Много лет спустя, в колледже, когда подруга делилась ужасами своего детства в пригороде, я попыталась объяснить, каково было жить с моим отцом.
– Он был чудовищем, – выпалила я.
Я изучала английскую литературу, разбиралась в Чосере и Шекспире, Джойсе и Прусте. И все еще не могла подобрать лучшего слова.
Лицо подруги стало очень серьезным.
– Он тебя растлевал?
Я чуть не рассмеялась. Уж сколько отец твердил, какая я уродливая, толстая, отвратительная, что в растлении я заподозрила бы его в последнюю очередь.
– Бил?
– Пил слишком много, – сказал я. – И отец нас бросил.
Но чтобы ударил – никогда. Ни разу не поднял ни на кого из нас руку. А если бы поднял, то, может, все сложилось бы куда проще. Тогда сумели бы дать ему имя, классифицировать, разложить по полочкам. Были бы законы, власти, приюты, телевизионные ток-шоу, где репортеры сосредоточенно обсуждали бы наши муки, необъемлемое признание, которое помогло бы нам все пережить и двигаться дальше.
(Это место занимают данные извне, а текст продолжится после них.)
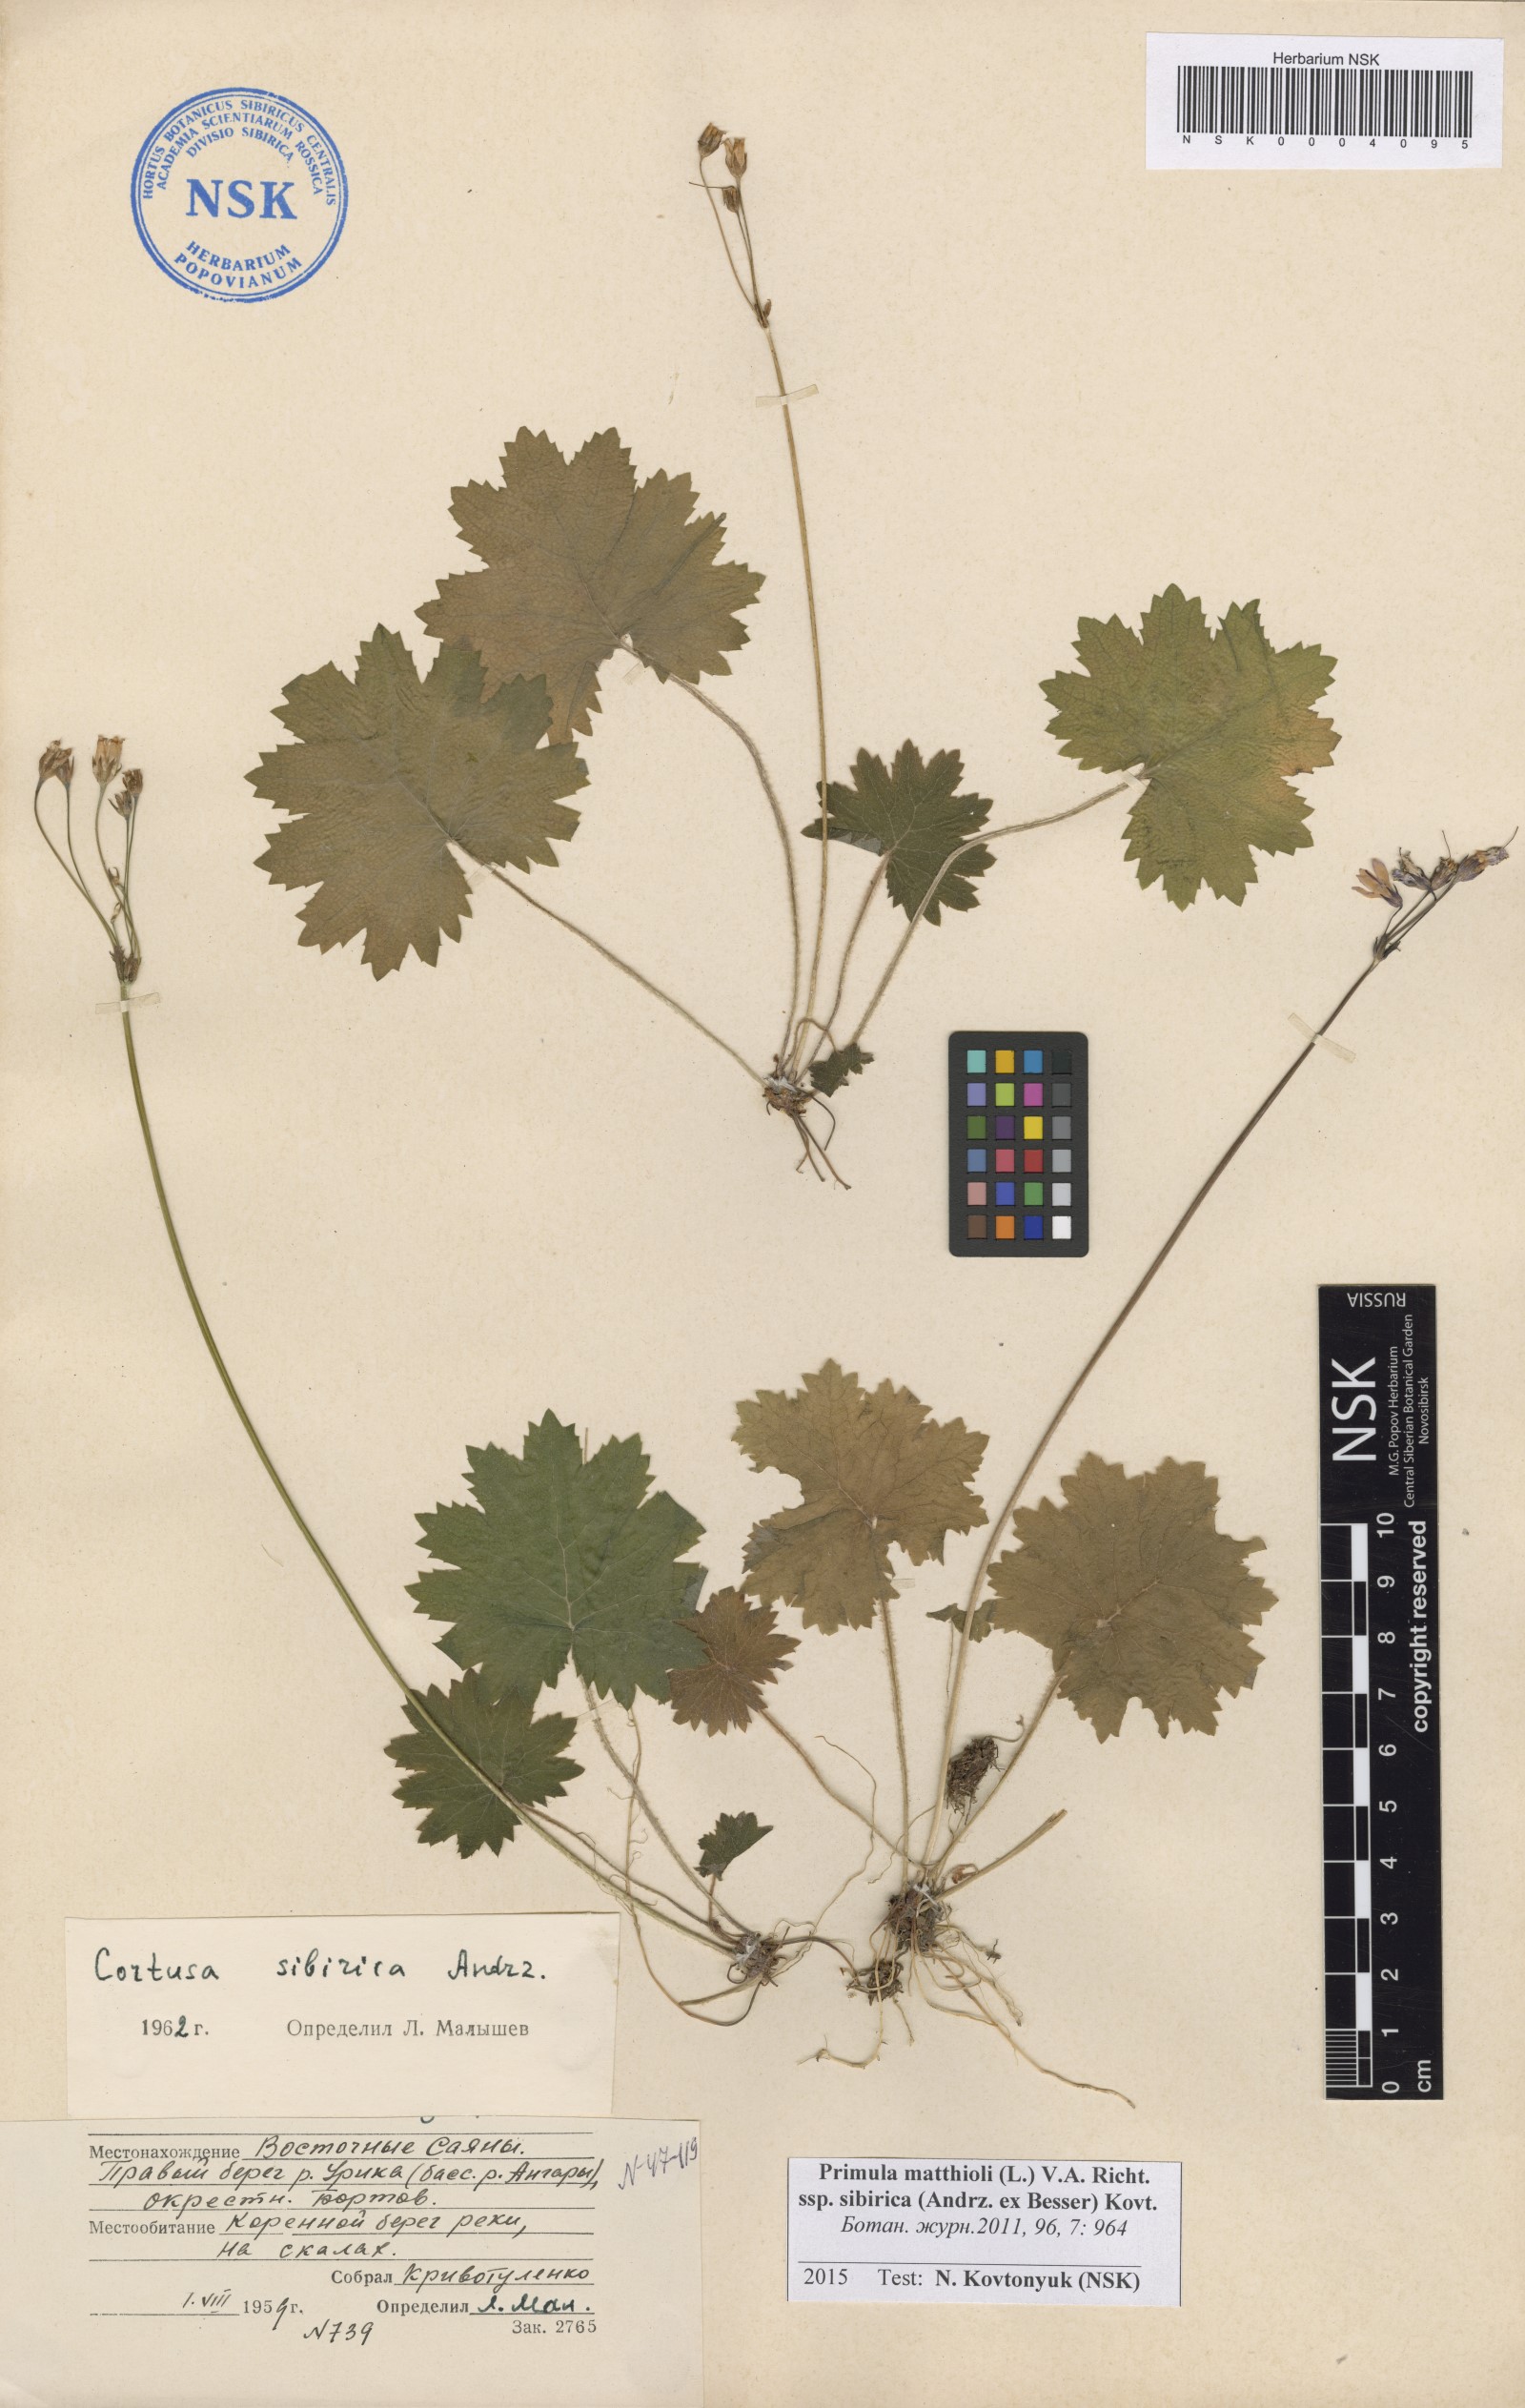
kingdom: Plantae
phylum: Tracheophyta
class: Magnoliopsida
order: Ericales
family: Primulaceae
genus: Primula
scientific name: Primula matthioli
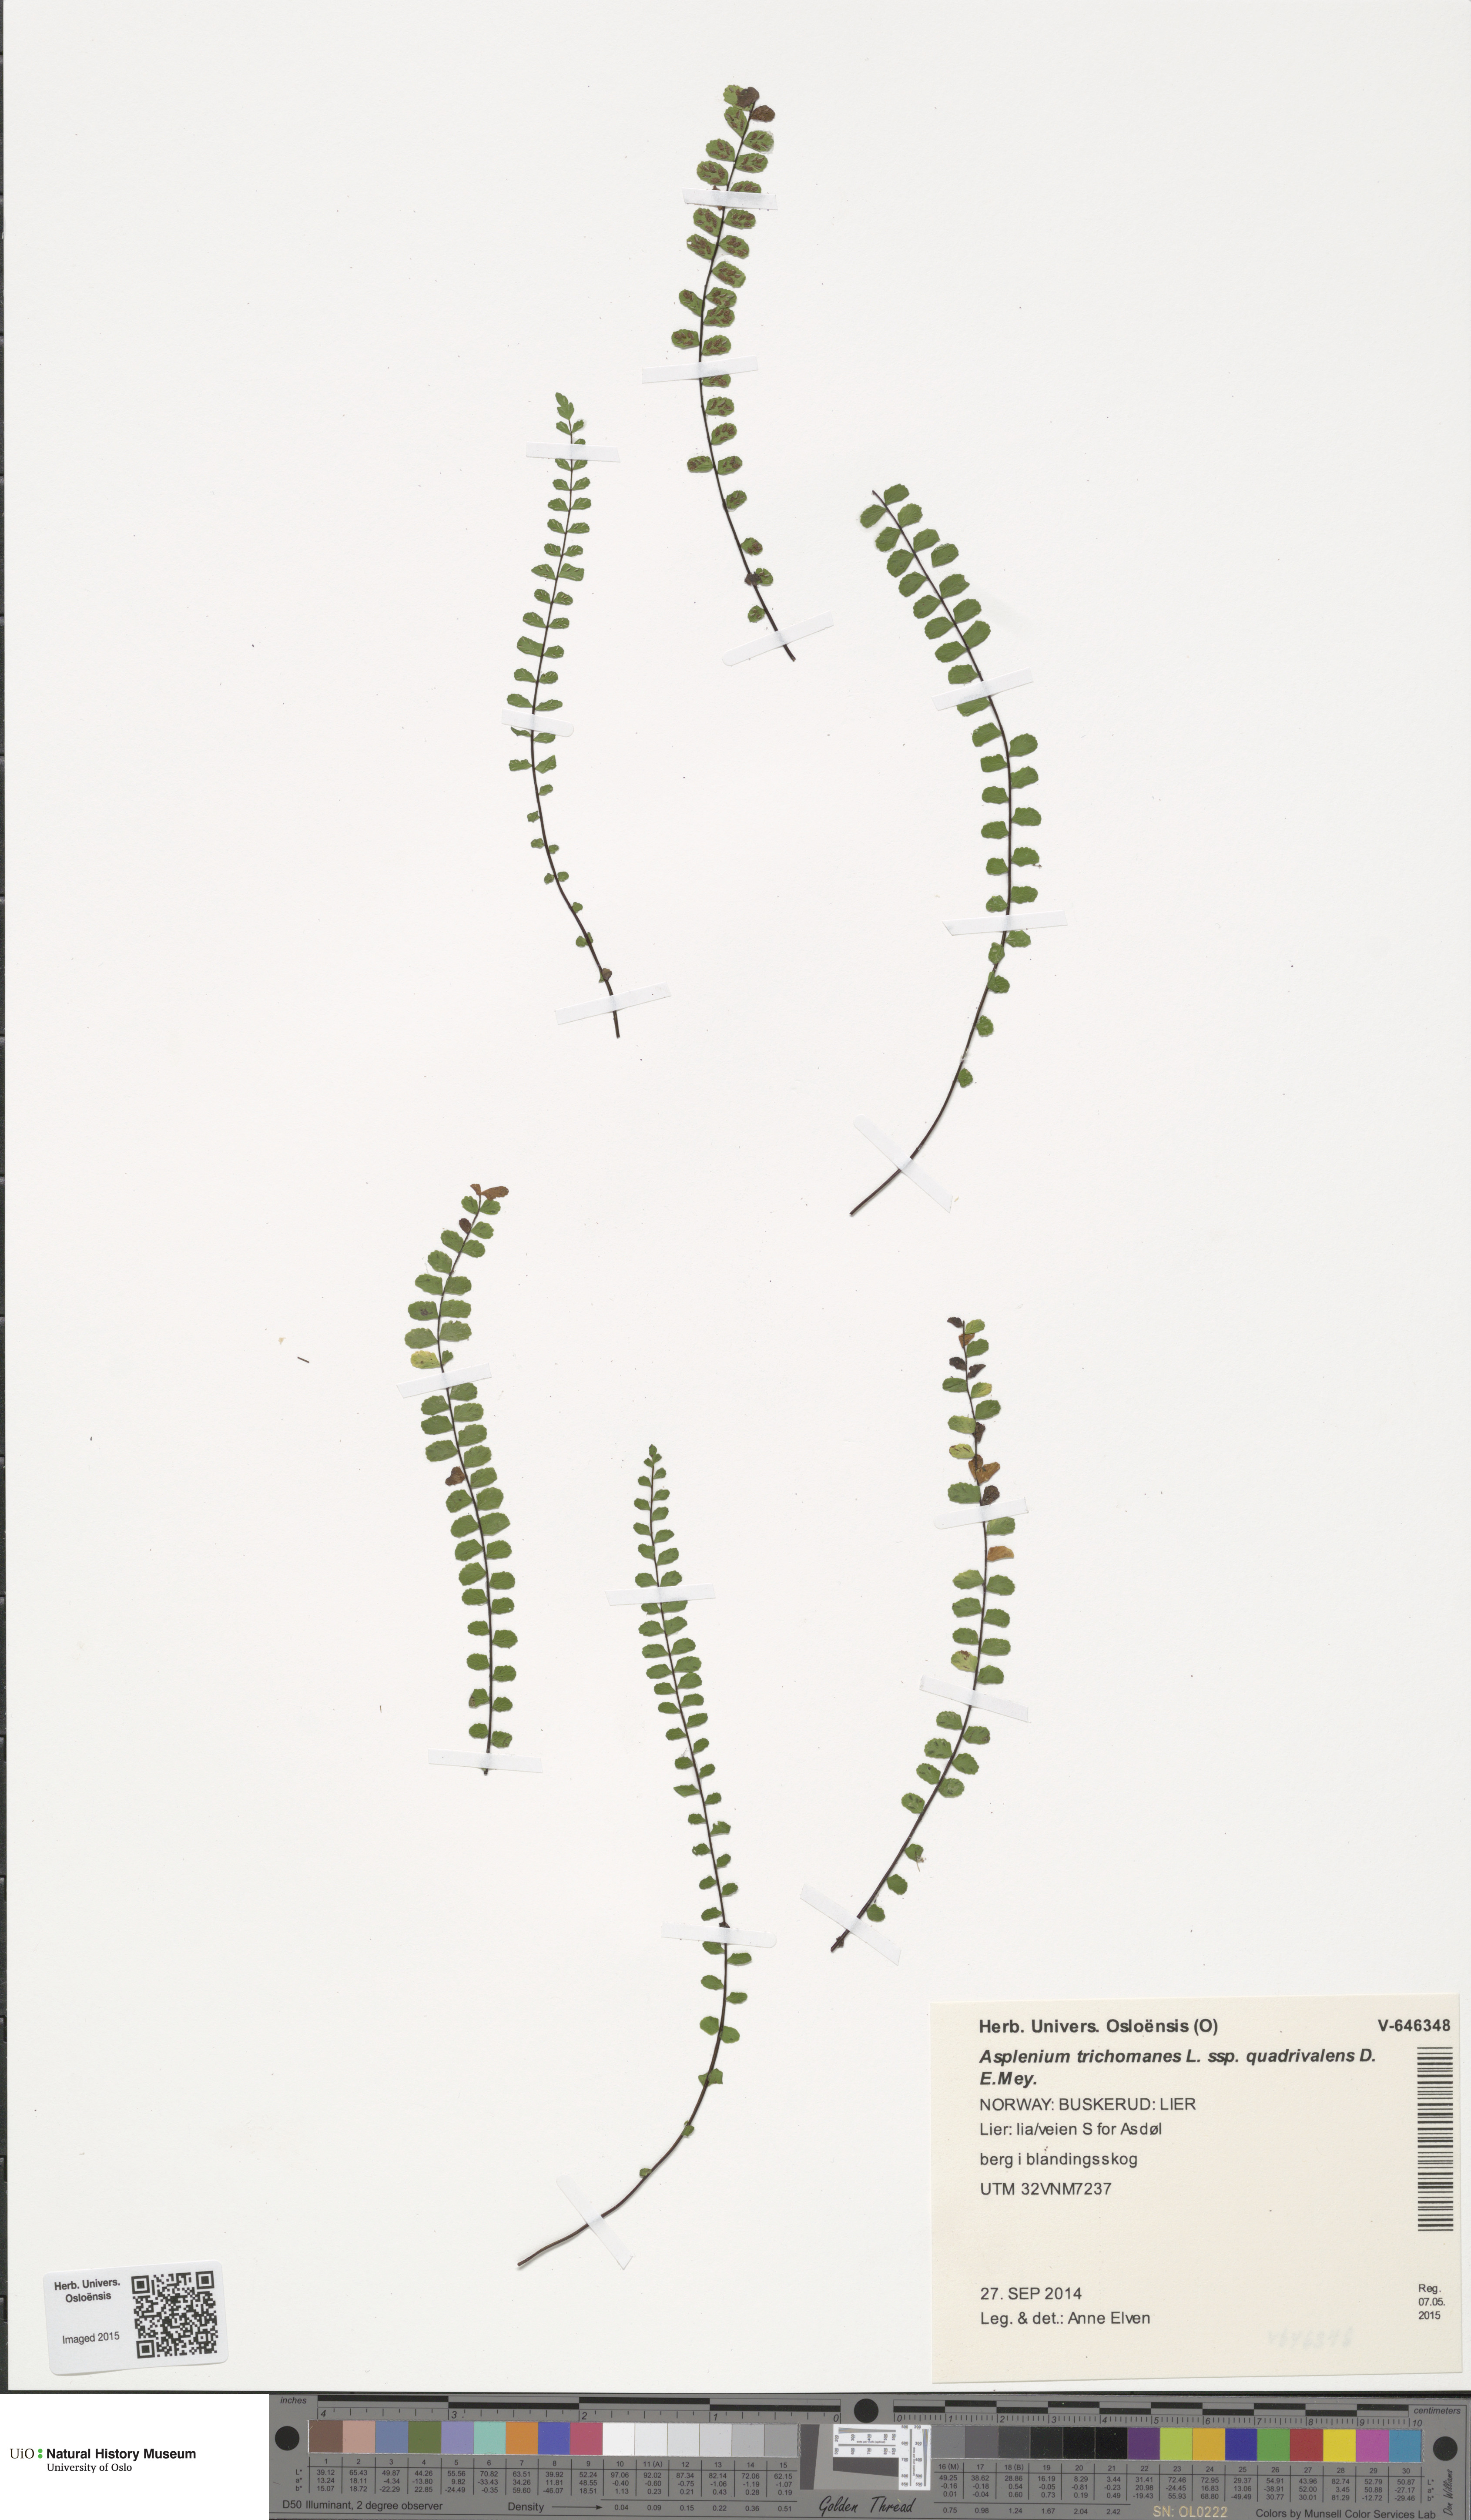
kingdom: Plantae
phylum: Tracheophyta
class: Polypodiopsida
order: Polypodiales
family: Aspleniaceae
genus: Asplenium
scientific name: Asplenium quadrivalens
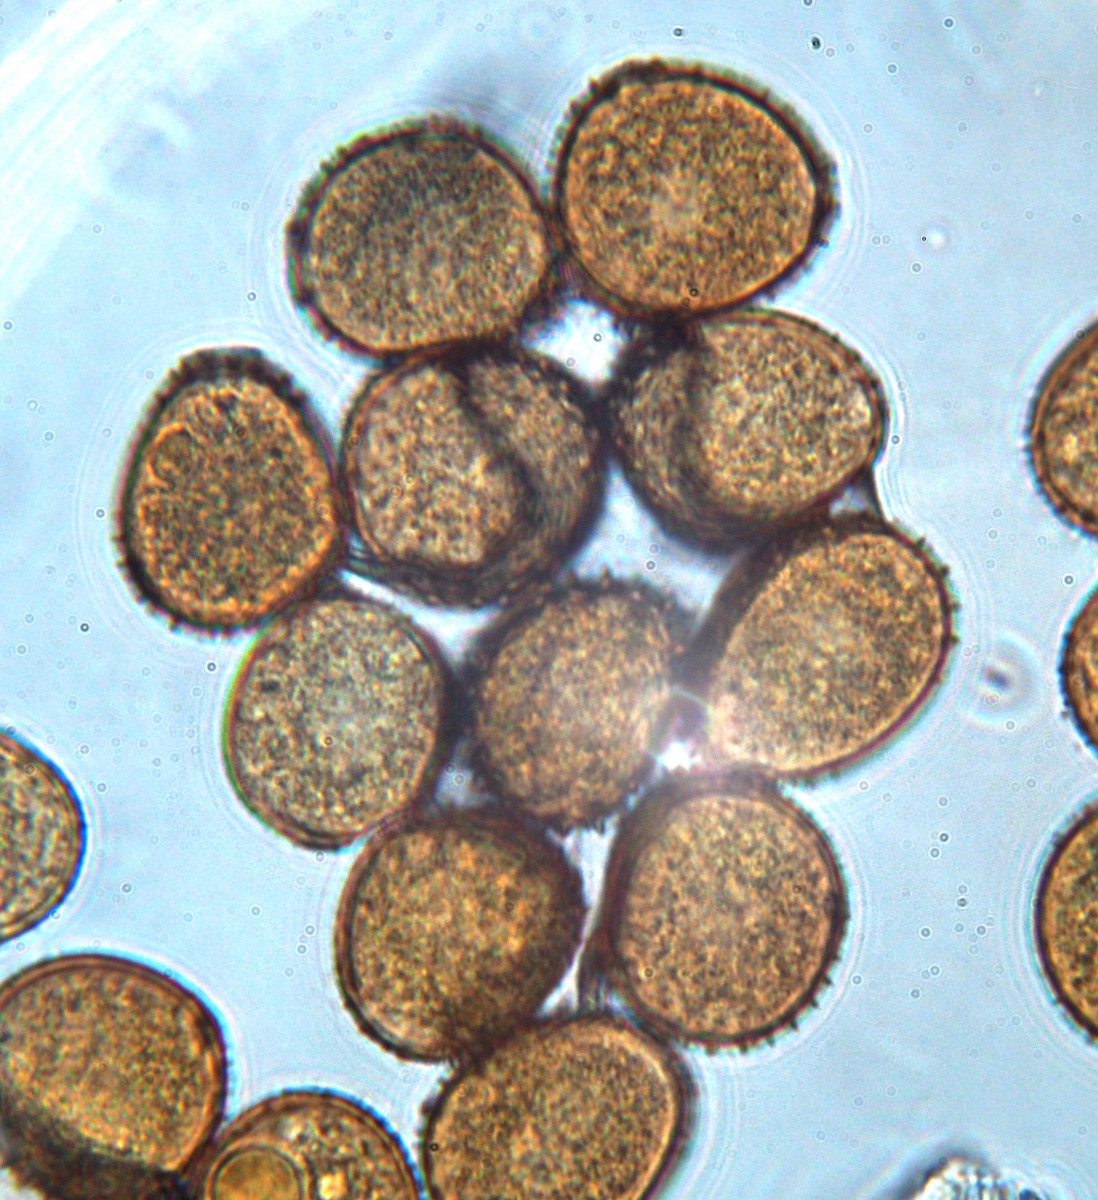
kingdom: Fungi
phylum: Basidiomycota
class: Pucciniomycetes
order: Pucciniales
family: Pucciniaceae
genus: Uromyces
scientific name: Uromyces rumicis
Но он и пальцем нас не тронул. И в тринадцать, в четырнадцать лет я не находила слов для того, что он с нами делал. Даже не знала, как начать такой разговор. И что бы я сказала? Мол, он злой? Злой – это наказания, запрет на телик после ужина, а не ежедневные словесные нападки, которым отец подвергал меня прямо за обеденным столом, язвительное перечисление всех способов, которыми я разбазаривала свой потенциал, пешеходная экскурсия по местам, где я потерпела неудачу.
И кто бы мне поверил? При моих подругах отец был само очарование. Он помнил их имена, даже имена их парней, вежливо расспрашивал о планах на лето и выборе колледжа. Они бы решили, что я выдумываю, а если бы и нет, то захотели бы объяснений. А у меня не было ни объяснений, ни ответов. На поле битвы тебе не доступна такая роскошь, как время на размышления об исторических факторах и социально-политических влияниях, которые привели к войне. Ты просто не высовываешься и пытаешься выжить, засунуть страницы обратно в книгу, закрыть ее и притвориться, что ничего не порвано, не сломано, что все в порядке.